This is it. This is the blog entry where I finally say, “I’m at that point in my life where I find bliss in tending to plants.”
It feels very prophetic.
A long time ago when I started blogging, I predicted that someday, if I should continue blogging to my old age, I’d stop writing about love, about angst, philosophy, anger, and frustration and just describe a regular day watering shrubs or flowers, digging loam and putting in fertilizers and such.
This is it. This is that day. Though I technically don’t have a garden yet. Just a few pots. Mulberry, palm, aglaonema, a money tree, a snake plant, a young pine tree. Watering doesn’t even take ten minutes. Swinging the hose. Accidentally getting everything wet and finding satisfaction in the mess.
But within those 10 minutes, I could profess, there’s joy and inner peace.

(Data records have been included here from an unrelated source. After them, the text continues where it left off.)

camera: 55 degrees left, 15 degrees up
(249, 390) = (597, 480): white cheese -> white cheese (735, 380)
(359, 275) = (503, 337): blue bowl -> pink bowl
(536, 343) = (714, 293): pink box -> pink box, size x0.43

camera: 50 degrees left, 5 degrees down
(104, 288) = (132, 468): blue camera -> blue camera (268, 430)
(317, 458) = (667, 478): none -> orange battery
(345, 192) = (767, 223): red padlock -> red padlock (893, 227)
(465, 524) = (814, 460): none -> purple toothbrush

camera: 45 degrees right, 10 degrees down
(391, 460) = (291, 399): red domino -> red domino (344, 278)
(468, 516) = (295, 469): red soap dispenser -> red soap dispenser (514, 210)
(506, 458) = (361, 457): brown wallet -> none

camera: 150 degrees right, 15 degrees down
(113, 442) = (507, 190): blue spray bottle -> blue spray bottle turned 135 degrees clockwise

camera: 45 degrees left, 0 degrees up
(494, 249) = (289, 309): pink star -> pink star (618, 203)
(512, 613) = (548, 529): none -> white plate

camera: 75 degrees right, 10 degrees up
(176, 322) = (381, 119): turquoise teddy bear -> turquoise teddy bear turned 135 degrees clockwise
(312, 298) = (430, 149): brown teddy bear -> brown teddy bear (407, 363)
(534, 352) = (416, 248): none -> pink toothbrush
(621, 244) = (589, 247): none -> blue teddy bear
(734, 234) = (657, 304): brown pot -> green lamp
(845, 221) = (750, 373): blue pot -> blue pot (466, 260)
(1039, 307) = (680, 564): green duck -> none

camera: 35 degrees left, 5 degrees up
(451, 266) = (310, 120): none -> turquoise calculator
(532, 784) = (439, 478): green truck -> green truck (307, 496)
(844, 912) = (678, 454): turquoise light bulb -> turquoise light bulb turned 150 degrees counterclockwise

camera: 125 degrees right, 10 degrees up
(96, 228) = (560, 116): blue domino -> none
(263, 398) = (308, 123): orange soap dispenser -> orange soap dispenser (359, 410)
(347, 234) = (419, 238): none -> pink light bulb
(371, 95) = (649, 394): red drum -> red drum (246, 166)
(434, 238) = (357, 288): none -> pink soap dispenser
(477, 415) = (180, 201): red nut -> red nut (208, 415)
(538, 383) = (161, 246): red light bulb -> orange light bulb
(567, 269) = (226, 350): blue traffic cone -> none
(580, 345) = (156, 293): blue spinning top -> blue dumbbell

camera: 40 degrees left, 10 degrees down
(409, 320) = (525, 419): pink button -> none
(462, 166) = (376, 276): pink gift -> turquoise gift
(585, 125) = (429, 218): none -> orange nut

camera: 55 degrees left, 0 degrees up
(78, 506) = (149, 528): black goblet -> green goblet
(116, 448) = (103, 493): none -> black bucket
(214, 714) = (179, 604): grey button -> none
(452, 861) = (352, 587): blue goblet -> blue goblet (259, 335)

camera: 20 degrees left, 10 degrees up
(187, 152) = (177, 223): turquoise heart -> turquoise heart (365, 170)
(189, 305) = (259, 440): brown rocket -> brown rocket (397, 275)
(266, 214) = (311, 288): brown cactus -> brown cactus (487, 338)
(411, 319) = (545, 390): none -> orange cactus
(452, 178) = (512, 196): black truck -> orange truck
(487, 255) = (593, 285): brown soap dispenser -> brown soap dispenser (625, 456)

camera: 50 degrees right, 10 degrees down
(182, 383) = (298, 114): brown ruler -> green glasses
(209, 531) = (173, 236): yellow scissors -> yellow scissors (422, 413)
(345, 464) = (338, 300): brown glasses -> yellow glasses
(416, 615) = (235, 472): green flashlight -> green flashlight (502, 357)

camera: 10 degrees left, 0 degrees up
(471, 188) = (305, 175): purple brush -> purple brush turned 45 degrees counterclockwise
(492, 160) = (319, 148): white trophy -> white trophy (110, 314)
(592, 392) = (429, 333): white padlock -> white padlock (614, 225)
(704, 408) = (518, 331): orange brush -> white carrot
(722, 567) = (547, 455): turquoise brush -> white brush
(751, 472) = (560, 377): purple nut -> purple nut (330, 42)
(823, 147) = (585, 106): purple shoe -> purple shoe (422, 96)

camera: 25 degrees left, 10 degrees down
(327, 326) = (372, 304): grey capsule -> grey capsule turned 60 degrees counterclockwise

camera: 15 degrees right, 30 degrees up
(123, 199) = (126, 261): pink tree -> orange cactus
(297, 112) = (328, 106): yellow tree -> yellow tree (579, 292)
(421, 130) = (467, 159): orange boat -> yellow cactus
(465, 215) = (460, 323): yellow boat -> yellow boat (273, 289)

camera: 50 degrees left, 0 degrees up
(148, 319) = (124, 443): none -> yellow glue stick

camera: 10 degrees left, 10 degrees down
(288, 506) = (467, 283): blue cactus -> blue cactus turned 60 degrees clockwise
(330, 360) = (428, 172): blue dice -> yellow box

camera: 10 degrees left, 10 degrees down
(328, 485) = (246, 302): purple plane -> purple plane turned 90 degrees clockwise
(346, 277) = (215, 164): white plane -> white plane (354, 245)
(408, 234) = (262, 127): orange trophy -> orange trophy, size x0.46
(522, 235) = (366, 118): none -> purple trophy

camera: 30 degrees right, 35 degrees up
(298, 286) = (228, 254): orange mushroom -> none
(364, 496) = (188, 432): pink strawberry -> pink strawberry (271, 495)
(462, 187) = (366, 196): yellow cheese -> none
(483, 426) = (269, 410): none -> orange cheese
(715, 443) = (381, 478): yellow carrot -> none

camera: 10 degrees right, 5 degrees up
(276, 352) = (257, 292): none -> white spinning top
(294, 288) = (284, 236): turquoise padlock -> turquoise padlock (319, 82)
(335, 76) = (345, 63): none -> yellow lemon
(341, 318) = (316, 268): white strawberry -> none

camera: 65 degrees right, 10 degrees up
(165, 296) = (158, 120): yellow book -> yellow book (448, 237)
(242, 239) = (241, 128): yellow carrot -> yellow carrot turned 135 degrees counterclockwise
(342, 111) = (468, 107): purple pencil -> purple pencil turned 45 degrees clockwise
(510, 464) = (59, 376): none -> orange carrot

I also now understand that old people do this not because this is the only thing they can do considering their bodily limitations, but it’s because this is a much-needed retreat from the decades of mental, physical, and emotional battery of the rat race or the day-to-day survival schemes of youth. It’s medicinal, albeit in a desperate kind of way, as you somehow try to cure yourself or wash out whatever amount of crud covering your self is possible to scrub out in the time available to you. “Stress” is kind of a hacky, modern clinical way to describe that thick sludge. Boxes it lackadaisically as if setting bounds to it has ever worked. If stress had a ghost that haunted the corners of your waking mind and built and crowded the forbidding backgrounds of your dreams at night, then that might be it.
Thankfully, when you’re watering plants, your mind is blank.
You’re just in that moment, watching the glinting stream of water or the thin, shining glass-like droplets freely escape from the mouth of the hose–like children emerging from a tube slide with their hands raised and their milk teeth bared–and splash or splat with gusto against the muddy soil. And some leaves fall off. That’s ok. There are no rules. Some tremble as if rejoicing. If they catch the sun you could almost hear them sing. Nothing escapes and nothing penetrates this silent zone of nothing. Of not thinking and doing. Because this is not doing. Doing is when somebody tells you to do something and you feel like nothing inside you gets accomplished anyway. This is the opposite of that. This is nothing. A void of joyful meaninglessness.
It sucks that I’m only supposed to do it in the morning.